WHAT YOU WILL DO ::
A: In the discussion of statistical model assumptions below, which two assumptions are most models said to be not at all robust to?
B: Resume the discussion of statistical model assumptions below, starting after its last comment.
[DOCUMENT SEGMENT Boundary: Start]
So is all this proving that our model is robust to violations of the normality assumption? That class was back in 1995 and my professor said we assume normality, independence, and one other thing, but that if we violated one of those assumptions it wasn’t a big deal because our test was robust to those violations.
There's two different issues: 1. robustness and 2. informativeness of tests. This video is about #2. Tests of assumptions are not informative.
Robustness, on the other hand, is a different issue. Most models are very robust to normality violations, fairly robust to homoscedasticity violations, and not at all robust to independence or linearity.
@@QuantPsych Could you please tell which models are most robust from normality and which are fairly robust to heteroskedasticity?
@@idodlek It would depend upon which assumption you violate and in what direction and how severely, but robust alternatives (permutation, winsorized means, M-estimators, percentage-bend correlations) are your best friend. Check out Rand Wilcox's work. Like everything in Stats, it depends...
@@idodlekIn this case, they’re talking about the linear model (OLS estimator, to be exact). The OLS estimator is (a) consistent (b) unbiased (c) asymptotically normal under very weak assumptions (“moment conditions”: E(e)=E(Xe)=0). So for large datasets, normality is never a problem (the OLS estimator is going to be asymptotically normal regardless of the error distribution), and heteroskedasticity is also not a problem, just use robust standard errors (e.g. Huber-White, HC2, etc.) Autocorrelation is also not a problem, you can always cluster the standard errors to allow for autocorrelation within each cluster (this is really useful in panel data).
Doesn't normality imply t distribution of the models coefficients? Which in turn is necessary for their confidence intervals and all other things?If we're using the model merely for its output when we plug in the x values then yeah,normality doesn't play a huge role,but that's not how models are used to my understanding,at least that's not a scientific way to report on data.
Even if we're using confidence intervals, having non-normal data doesn't usually screw up our estimates of the confidence intervals.
@@QuantPsych is there a mathematical proof of that or is it heuristic from years of experience?
@@nizogosThe OLS estimator, under “moment conditions”, is asymptotically normal regardless of the error distribution. That’s why we can compute p-values using percentiles of a standard normal distribution (for large datasets, of course).
[DOCUMENT SEGMENT Boundary: End]
[INFORMATION SUPPLIED Boundary: Start]
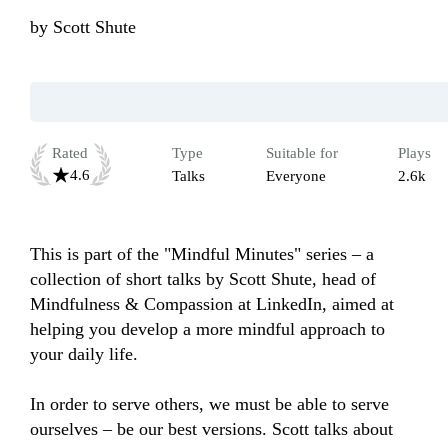
by
Scott Shute
Rated
Type
Suitable for
Plays
4.6
Talks
Everyone
2.6k
This is part of the "Mindful Minutes" series – a 
collection of short talks by Scott Shute, head of 
Mindfulness & Compassion at LinkedIn, aimed at 
helping you develop a more mindful approach to 
your daily life.

In order to serve others, we must be able to serve 
ourselves – be our best versions. Scott talks about 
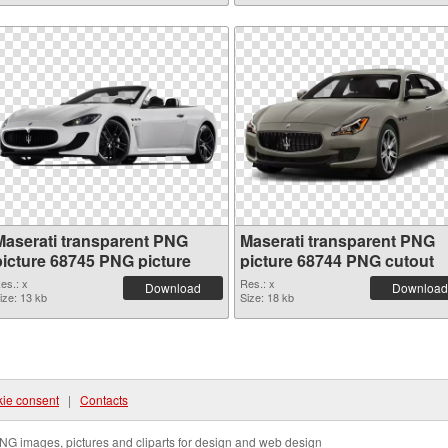
Maserati transparent PNG
Maserati transparent PNG
picture 68745 PNG picture
picture 68744 PNG cutout
es.: x
Res.: x
Download
Download
ize: 13 kb
Size: 18 kb
ie consent
|
Contacts
NG images, pictures and cliparts for design and web design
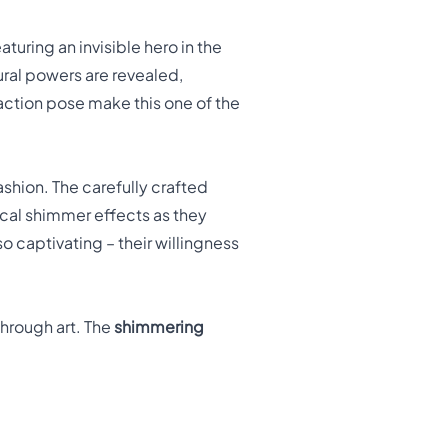
aturing an invisible hero in the
ral powers are revealed,
action pose make this one of the
shion. The carefully crafted
ical shimmer effects as they
o captivating – their willingness
through art. The
shimmering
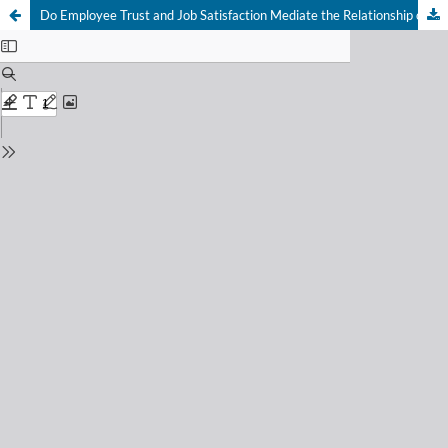
Do Employee Trust and Job Satisfaction Mediate the Relationship of Leadership Styles and Emotional Intelligence with Project Success?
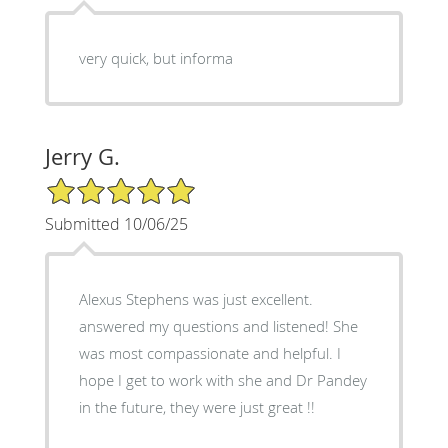
very quick, but informa
Jerry G.
5/5 Star Rating
Submitted 10/06/25
Alexus Stephens was just excellent.
answered my questions and listened! She
was most compassionate and helpful. I
hope I get to work with she and Dr Pandey
in the future, they were just great !!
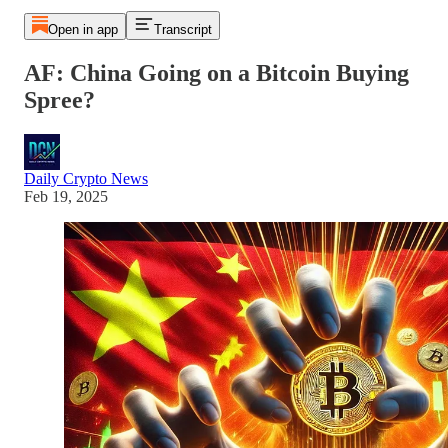
Open in app
Transcript
AF: China Going on a Bitcoin Buying
Spree?
Daily Crypto News
Feb 19, 2025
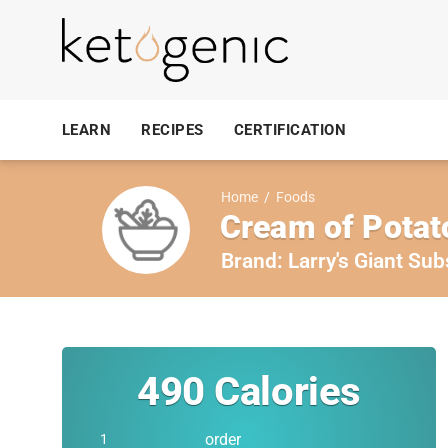
LEARN
RECIPES
CERTIFICATION
Home
/
Foods
Cream of Potat
Brand:
Larry's Giant Sub
490
Calories
order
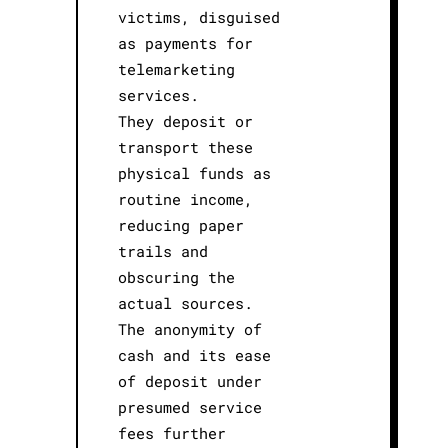
victims, disguised
as payments for
telemarketing
services.
They deposit or
transport these
physical funds as
routine income,
reducing paper
trails and
obscuring the
actual sources.
The anonymity of
cash and its ease
of deposit under
presumed service
fees further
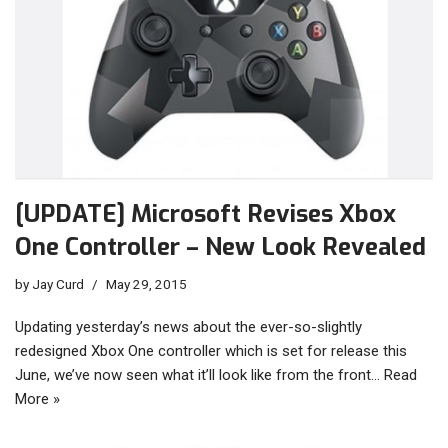
[UPDATE] Microsoft Revises Xbox
One Controller – New Look Revealed
by
Jay Curd
May 29, 2015
Updating yesterday’s news about the ever-so-slightly
redesigned Xbox One controller which is set for release this
June, we’ve now seen what it’ll look like from the front…
Read
More »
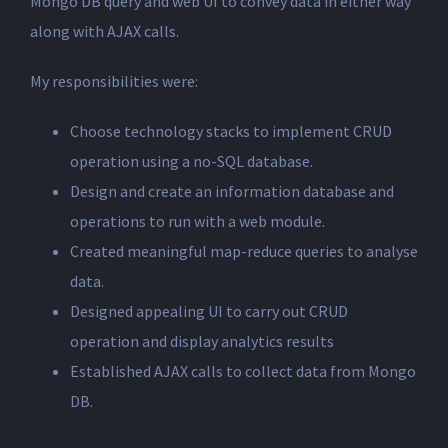
Mongo DB query and web UI to convey data in either way
along with AJAX calls.
My responsibilities were:
Choose technology stacks to implement CRUD
operation using a no-SQL database.
Design and create an information database and
operations to run with a web module.
Created meaningful map-reduce queries to analyse
data.
Designed appealing UI to carry out CRUD
operation and display analytics results
Established AJAX calls to collect data from Mongo
DB.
[INFORMATION SUPPLIED Boundary: End]
SET OF ANSWERS ::
A: Independence and linearity.

B:
Heterocedasticidad mata Normalidad (en importancia...)
Dude, with all my respect to the depth of the content, could you please do accents more frequently?
Ha! I've had two entitled Karens tell me I need to change my approach to videos and stop doing accents. But, i side with your preferences :)
I have to say that your Russian accent is pretty good
Many thanks, comrade.
Second (but, more accurately third ;) )
I want a version of your videos without the stupid comments. Instead of a 5 mins vid it became 20
I shall change my entire approach and structure to making videos to accommodate your preferences.
Hahahahaha Good One
If you want cut-and-dry technical descriptions, then I recommend you read mathematical stats papers. You will find the concision and lack of humour you are searching for there.
First
Technically, I saw it before you did ;)
Please, please don’t do silly voices, or other clown stuff. Its terribly annoying, and one reason I unsubscibed.
That's probably for the best. I am who I am, I do what I do.
RUclips tries to match creators with audiences, but it doesn't always find good matches. I hope you find something else you enjoy watching. I'm partly here for the silly voices.
This dude is just yapping, don't waste your time
Seriously. This guy's an idiot.
I see it very differently. Fife has identified substantial problems with how statistical analysis is conducted and he has dedicated a lot of time, attention, and energy into helping address those problems. For all my commentary disagreeing with him on this channel, he and I are mostly on the same team: statistical practice must get better.